• _ABOUT THIS EXERCISE_
Word for word, retype the lines from the one containing "index mcp: (1091, 871)" to the one containing "thumb cmc: (420, 325)" below, keeping both end lines and dropping the pictures.

Joint position lists
_ _ _ _ _ _ _
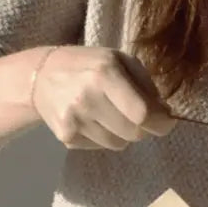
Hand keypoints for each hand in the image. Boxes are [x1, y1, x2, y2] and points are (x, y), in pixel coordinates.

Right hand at [31, 47, 175, 150]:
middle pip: (134, 133)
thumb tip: (164, 114)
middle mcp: (87, 98)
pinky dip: (104, 136)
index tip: (166, 122)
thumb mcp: (120, 60)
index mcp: (104, 74)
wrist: (41, 76)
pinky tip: (93, 119)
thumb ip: (146, 85)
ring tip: (110, 113)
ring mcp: (74, 120)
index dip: (161, 123)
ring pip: (119, 144)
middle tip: (136, 115)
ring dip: (122, 133)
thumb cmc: (88, 64)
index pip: (142, 114)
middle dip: (143, 127)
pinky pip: (100, 146)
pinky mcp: (66, 137)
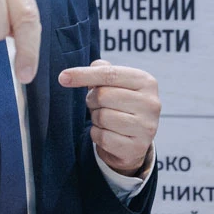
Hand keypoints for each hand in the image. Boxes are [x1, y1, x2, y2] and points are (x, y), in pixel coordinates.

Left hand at [59, 59, 160, 175]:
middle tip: (96, 105)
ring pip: (102, 117)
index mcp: (146, 82)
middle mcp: (151, 103)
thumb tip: (92, 65)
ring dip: (96, 119)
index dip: (84, 74)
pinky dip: (97, 134)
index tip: (63, 77)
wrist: (134, 141)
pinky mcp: (136, 147)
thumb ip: (104, 71)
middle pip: (103, 95)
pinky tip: (107, 133)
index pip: (110, 73)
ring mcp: (146, 127)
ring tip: (105, 119)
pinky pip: (103, 137)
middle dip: (92, 101)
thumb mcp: (116, 85)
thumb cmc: (121, 106)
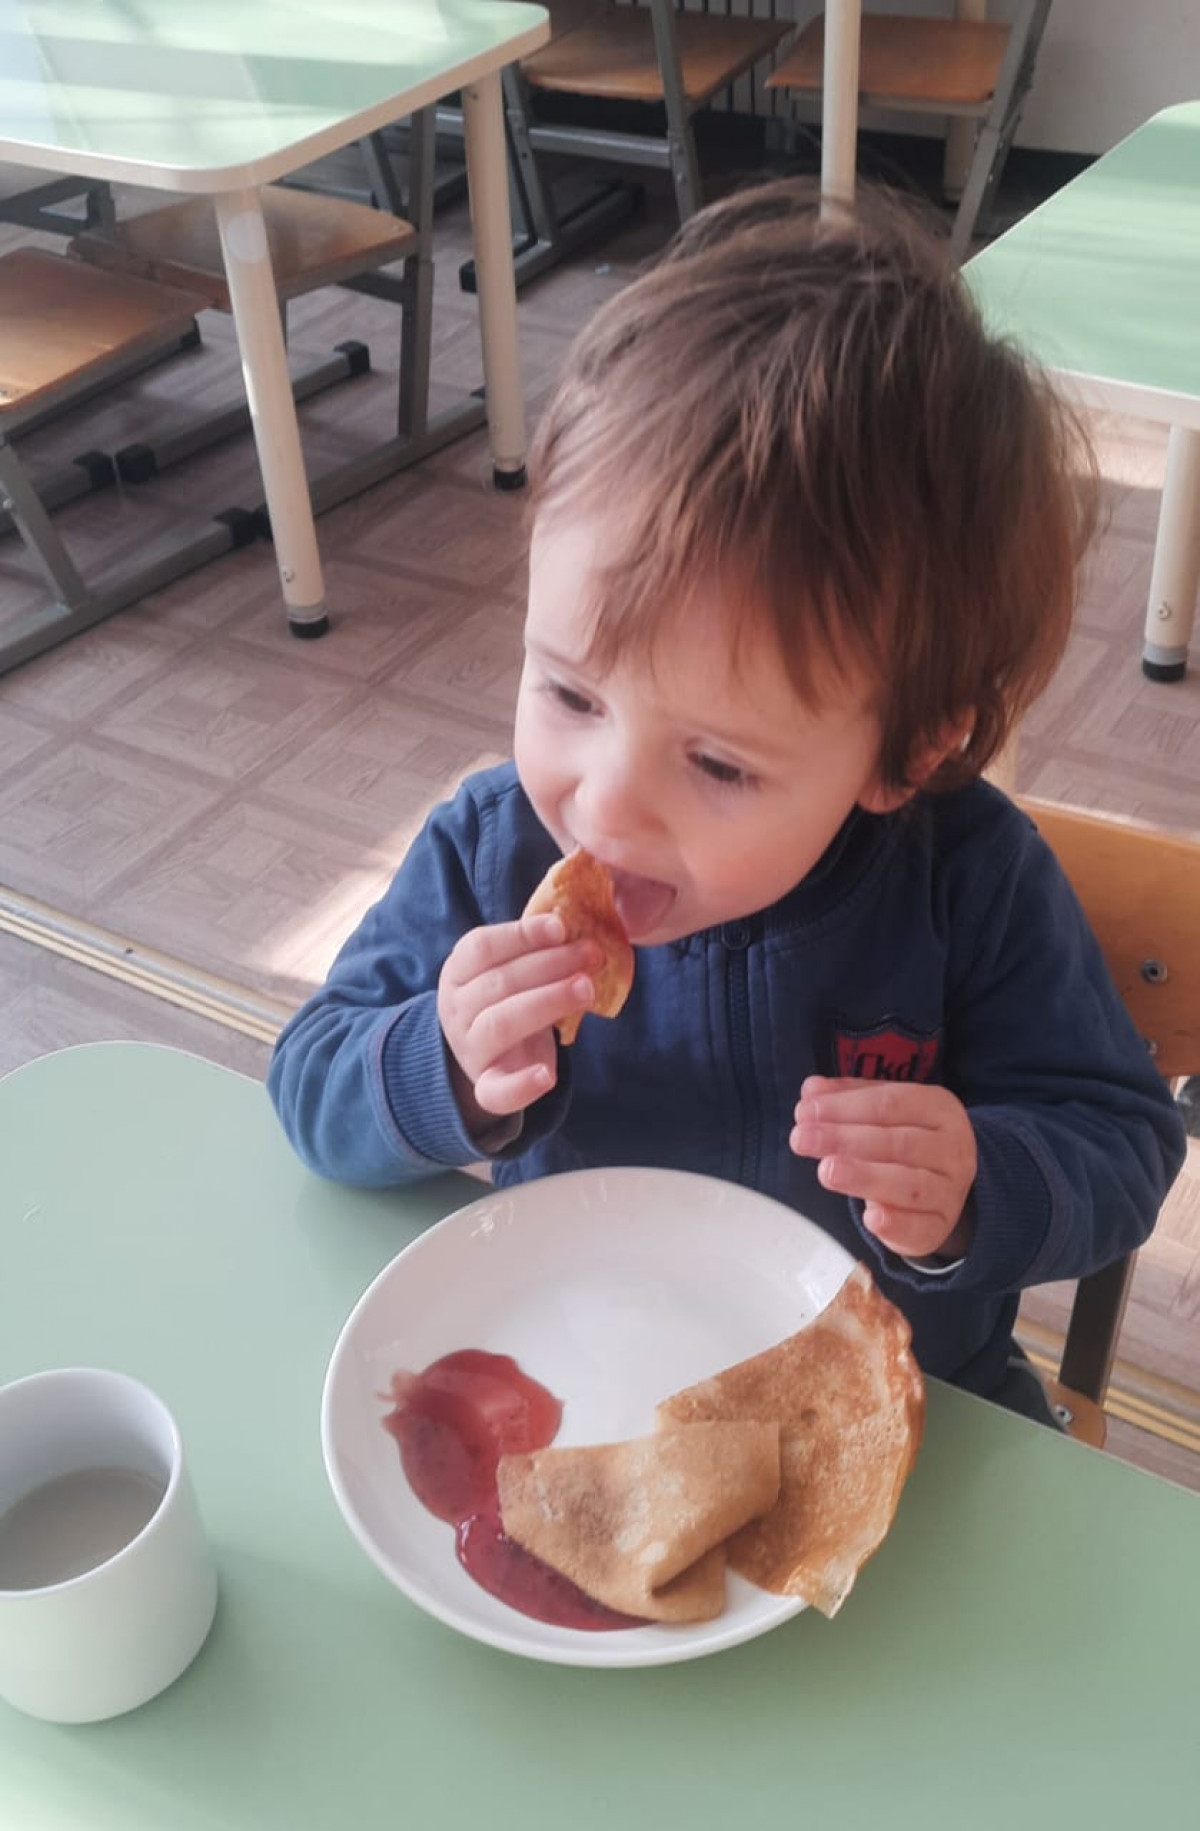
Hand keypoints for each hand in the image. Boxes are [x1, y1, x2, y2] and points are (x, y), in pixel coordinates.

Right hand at [438, 912, 601, 1134]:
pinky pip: (497, 1092)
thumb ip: (535, 950)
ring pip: (500, 1024)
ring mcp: (470, 1050)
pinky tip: (546, 1076)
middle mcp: (457, 1010)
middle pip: (499, 983)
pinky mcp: (487, 1087)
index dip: (522, 935)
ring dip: (547, 1002)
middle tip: (592, 954)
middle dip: (550, 965)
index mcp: (457, 973)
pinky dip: (521, 1086)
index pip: (481, 947)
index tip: (562, 927)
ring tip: (587, 988)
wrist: (485, 1054)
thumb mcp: (510, 969)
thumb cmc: (506, 999)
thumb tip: (582, 924)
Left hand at [790, 1077, 977, 1259]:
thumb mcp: (881, 1111)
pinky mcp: (940, 1226)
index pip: (891, 1103)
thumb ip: (847, 1098)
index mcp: (938, 1108)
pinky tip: (870, 1217)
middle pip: (898, 1143)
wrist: (942, 1185)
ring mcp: (950, 1190)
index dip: (845, 1107)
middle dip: (844, 1140)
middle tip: (801, 1139)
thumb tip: (811, 1090)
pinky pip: (920, 1227)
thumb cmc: (906, 1141)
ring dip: (864, 1177)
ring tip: (826, 1171)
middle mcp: (952, 1148)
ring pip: (909, 1185)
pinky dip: (896, 1224)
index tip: (805, 1112)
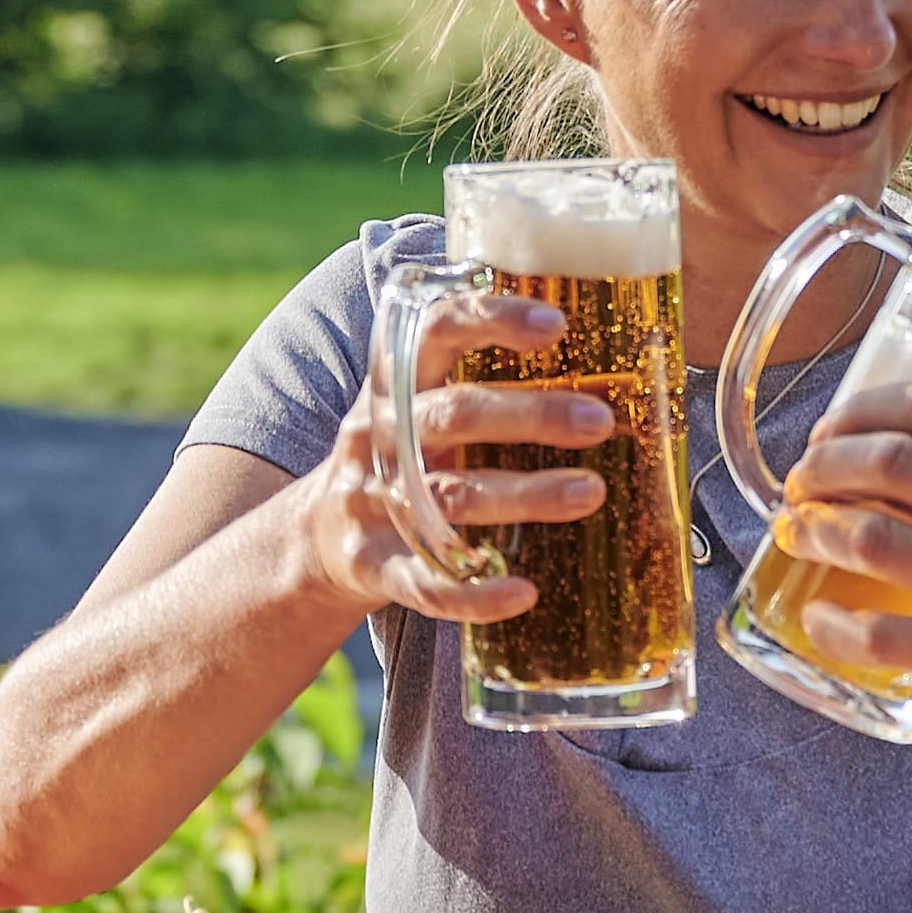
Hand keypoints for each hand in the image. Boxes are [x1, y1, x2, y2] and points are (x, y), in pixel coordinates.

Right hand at [295, 293, 608, 624]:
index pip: (438, 330)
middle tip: (600, 419)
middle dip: (531, 415)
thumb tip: (596, 329)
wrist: (312, 538)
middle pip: (454, 415)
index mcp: (396, 381)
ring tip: (591, 491)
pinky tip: (523, 593)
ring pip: (451, 496)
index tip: (556, 323)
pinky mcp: (371, 565)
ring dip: (525, 495)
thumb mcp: (415, 398)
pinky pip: (424, 583)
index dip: (492, 319)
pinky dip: (473, 594)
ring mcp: (373, 501)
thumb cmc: (398, 454)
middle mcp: (382, 434)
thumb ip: (474, 367)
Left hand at [773, 383, 911, 769]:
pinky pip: (883, 635)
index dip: (874, 404)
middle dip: (828, 459)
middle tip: (805, 475)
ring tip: (800, 530)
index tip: (844, 421)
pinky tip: (820, 616)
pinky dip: (835, 621)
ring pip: (873, 536)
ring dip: (817, 527)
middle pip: (893, 460)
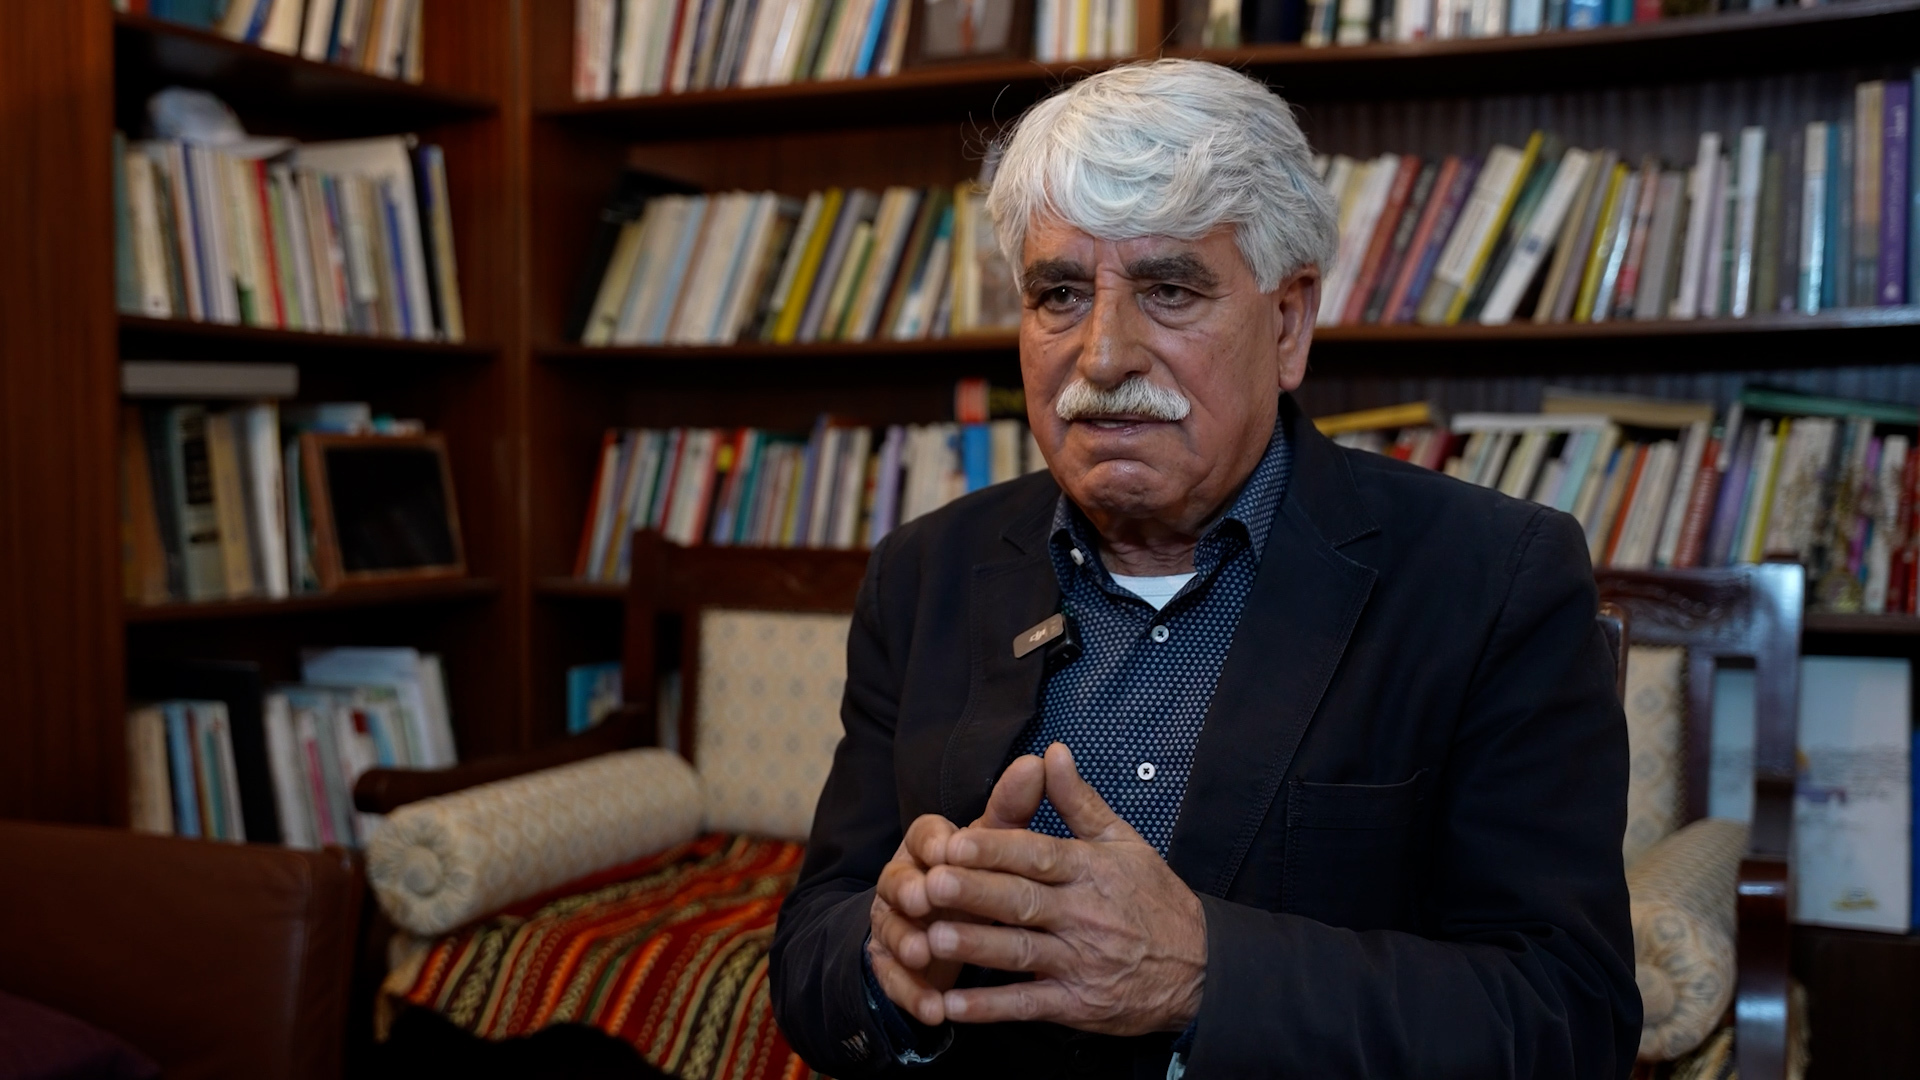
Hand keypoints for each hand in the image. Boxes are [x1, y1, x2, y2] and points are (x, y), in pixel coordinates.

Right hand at [868, 753, 1044, 1024]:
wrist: (940, 923)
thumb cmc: (978, 873)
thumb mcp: (996, 841)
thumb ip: (1014, 806)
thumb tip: (1043, 759)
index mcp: (929, 845)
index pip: (924, 834)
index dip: (934, 841)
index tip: (949, 847)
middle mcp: (904, 879)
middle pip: (900, 880)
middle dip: (912, 888)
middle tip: (926, 897)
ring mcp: (893, 923)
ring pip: (893, 929)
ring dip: (905, 941)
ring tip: (923, 953)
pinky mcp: (893, 965)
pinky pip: (898, 980)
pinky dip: (913, 994)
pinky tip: (934, 1009)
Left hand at [925, 742, 1207, 1035]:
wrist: (1202, 968)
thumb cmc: (1154, 899)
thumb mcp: (1124, 842)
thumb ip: (1079, 800)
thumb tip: (1051, 752)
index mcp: (1091, 871)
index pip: (1039, 856)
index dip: (997, 850)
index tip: (956, 843)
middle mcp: (1083, 915)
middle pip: (1023, 902)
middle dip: (977, 893)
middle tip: (933, 883)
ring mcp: (1080, 962)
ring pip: (1022, 952)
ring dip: (978, 947)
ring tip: (934, 938)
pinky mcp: (1078, 1005)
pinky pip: (1029, 1005)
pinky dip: (991, 1007)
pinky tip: (952, 1005)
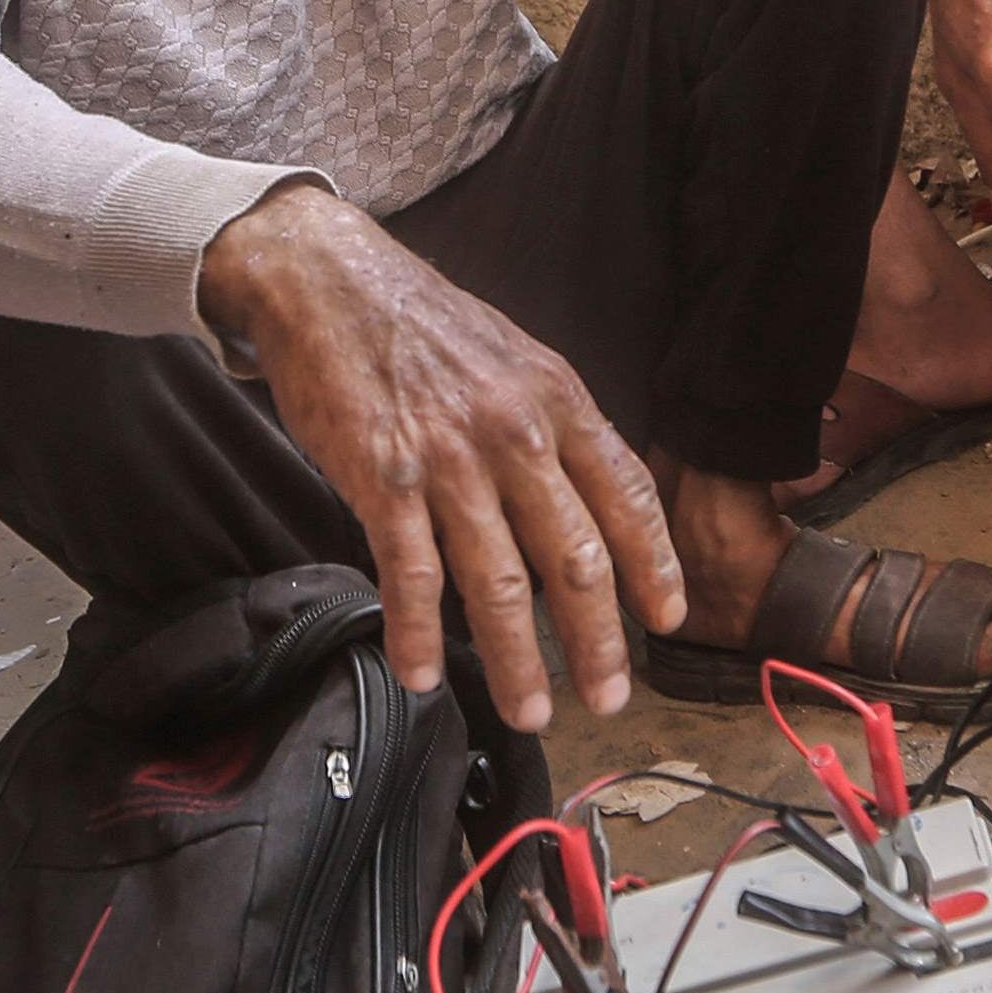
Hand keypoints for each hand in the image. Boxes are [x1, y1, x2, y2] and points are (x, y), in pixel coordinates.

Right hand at [198, 183, 685, 729]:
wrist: (327, 281)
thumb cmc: (420, 325)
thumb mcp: (513, 357)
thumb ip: (553, 426)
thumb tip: (586, 499)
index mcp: (556, 401)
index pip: (627, 494)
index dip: (653, 564)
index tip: (664, 619)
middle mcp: (515, 433)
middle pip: (575, 557)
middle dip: (598, 640)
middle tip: (609, 697)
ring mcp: (449, 460)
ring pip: (501, 583)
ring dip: (519, 661)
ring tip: (531, 711)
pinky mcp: (383, 479)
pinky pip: (413, 575)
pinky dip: (419, 634)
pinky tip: (423, 673)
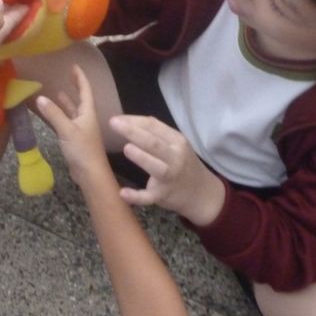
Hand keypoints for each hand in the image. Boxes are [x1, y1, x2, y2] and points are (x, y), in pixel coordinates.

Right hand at [36, 65, 111, 183]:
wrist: (90, 173)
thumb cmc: (83, 150)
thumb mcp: (66, 130)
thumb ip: (53, 114)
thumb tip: (40, 98)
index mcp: (88, 113)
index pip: (85, 90)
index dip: (80, 78)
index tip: (74, 66)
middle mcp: (86, 118)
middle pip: (81, 99)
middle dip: (74, 87)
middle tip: (66, 76)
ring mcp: (81, 129)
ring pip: (73, 111)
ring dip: (66, 102)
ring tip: (56, 92)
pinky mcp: (75, 140)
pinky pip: (66, 122)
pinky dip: (60, 116)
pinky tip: (52, 114)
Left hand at [109, 115, 224, 224]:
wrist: (202, 193)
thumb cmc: (183, 164)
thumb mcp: (177, 144)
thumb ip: (157, 133)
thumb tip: (128, 121)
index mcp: (177, 141)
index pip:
_ _ _ _ _ _ _
• _ANSWER TO THIS TASK_
index mcp: (1091, 871)
index pip: (1039, 856)
index dip: (997, 850)
index tip: (956, 843)
middle mcp: (1083, 915)
middle pip: (1023, 902)
middle dip: (977, 893)
middle tip: (933, 883)
ring mcp: (1080, 962)
ring pip: (1022, 952)
ring dip: (978, 947)
ring tip: (934, 938)
pinky mcp: (1078, 1005)
pinky pip: (1029, 1005)
pinky dip: (991, 1007)
pinky tip: (952, 1005)
Hand keypoints for each hand in the image. Boxes are [x1, y1, x2, y2] and points are (x, y), in pixel coordinates.

Right hand at [198, 183, 685, 729]:
wrist: (327, 281)
thumb cmc: (420, 325)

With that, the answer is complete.